Nevada is rife with elected officials and bureaucrats who treat the state public records law like a roll of Charmin. Add Las Vegas City Councilman Bob Coffin to the disgracefully long list.
Mr. Coffin is named in a legal dispute that also involves fellow City Councilman Steve Seroka and a developer seeking to build on the old Badlands Golf Course. The issue has been a matter of contention for three years, as many residents of the tony Queensridge neighborhood — which surrounds the defunct links — have fought to block plans to fill part of the open space with additional housing.
Last week, attorneys for EHB Cos. CEO Yohan Lowie, who hopes to develop the property, asked a federal judge to prevent Mr. Coffin and Mr. Seroka from voting on an ordinance, set to be considered Oct. 15, related to the Badlands controversy. They allege the two councilmen are biased against Mr. Lowie and can’t give the matter a fair hearing.
The legal case is a Hail Mary. Members of the council have no obligation to be impartial. They’re supposed to have opinions, make decisions and cast votes. Absent criminal behavior, it should be up to their constituents, not a judge, to hold them accountable for their policy positions.
But Mr. Lowie’s court filings also reveal Mr. Coffin working overtime to ensure certain communications would not come out in the event of a public records request. “Please pass word to all your neighbors,” he wrote to one Queensridge resident. “In any event tell them to NOT use the city email address but call or write to our personal addresses. For now.” He also instructed residents not to include the word “Badlands” in their electronic communications, because any such email would likely be flagged in the event of a records search.
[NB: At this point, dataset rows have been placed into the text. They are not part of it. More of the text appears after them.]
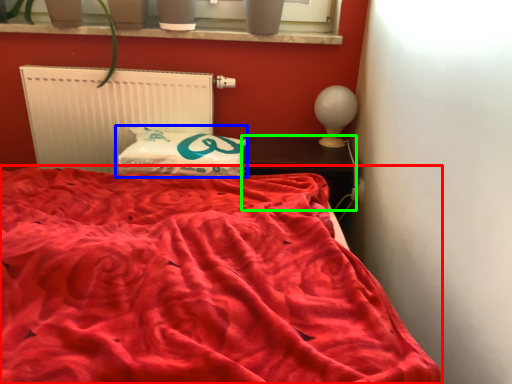
Question: Which is nearer to the bed (highlighted by a red box)? pillow (highlighted by a blue box) or furniture (highlighted by a green box).

Choices:
 (A) pillow
 (B) furniture

Answer: (A)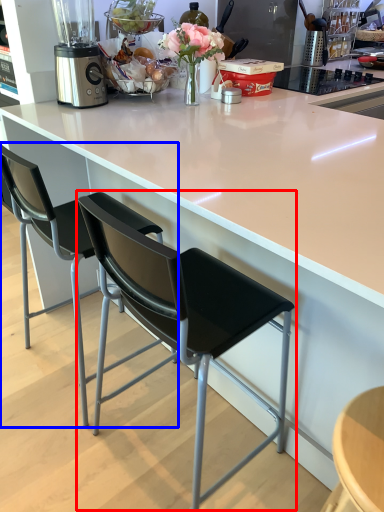
Question: Which of the following is the closest to the observer, chair (highlighted by a red box) or chair (highlighted by a blue box)?

Choices:
 (A) chair
 (B) chair

Answer: (A)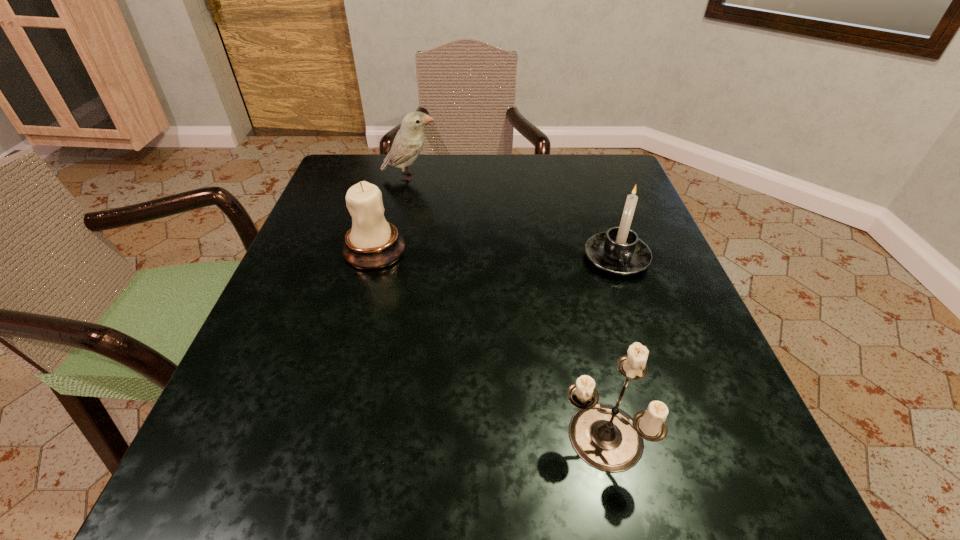
Locate an element on the screen. Image resolution: width=960 pixels, height=540 pixels. bird is located at coordinates (409, 140).

The width and height of the screenshot is (960, 540). In order to click on the leftmost candle holder in this screenshot , I will do `click(372, 243)`.

Where is `the nearest candle holder`? The image size is (960, 540). the nearest candle holder is located at coordinates (605, 437).

At what (x,y) coordinates should I click in order to perform the action: click on vacant region located 0.210m at the face of the farthest object. Please return your answer as a coordinate pair (x, y). Image resolution: width=960 pixels, height=540 pixels. Looking at the image, I should click on (524, 177).

Find the location of a particular element. The image size is (960, 540). vacant region located 0.060m on the back of the leftmost candle holder is located at coordinates (384, 215).

What are the coordinates of `free space located on the back of the nearest candle holder` in the screenshot? It's located at (585, 363).

You are a GUI agent. You are given a task and a screenshot of the screen. Output one action in this format:
    pyautogui.click(x=<x>, y=<y>)
    Task: Click on the object that is at the far edge
    
    Given the screenshot: What is the action you would take?
    pyautogui.click(x=409, y=140)

This screenshot has width=960, height=540. In order to click on object at the near edge in this screenshot , I will do `click(605, 437)`.

Identify the location of bird that is at the left edge. This screenshot has height=540, width=960. (409, 140).

Find the location of a particular element. candle holder that is at the left edge is located at coordinates (372, 243).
In fact, a unanimous Nevada Supreme Court decision issued in March addresses Mr. Coffin’s shenanigans. In a case involving the Lyon County Commission, the justices ruled elected officials can’t avoid scrutiny by conducting public business on their personal devices.
Mr. Coffin is no neophyte. Before joining the City Council in 2011, he served 28 years in the Legislature. He knows better. Accountability is essential to fostering trust between citizens and local government — the open records law provides the foundation for maintaining a healthy and robust democracy. Politicians and public employees who actively work to undermine these concepts do a grave disservice to those they serve.
During a 2017 discussion over disclosure of financial contribution information, Mr. Coffin told a local writer, “Transparency is a good thing.” Unfortunately, Mr. Coffin revealed his true colors when he thought nobody was watching.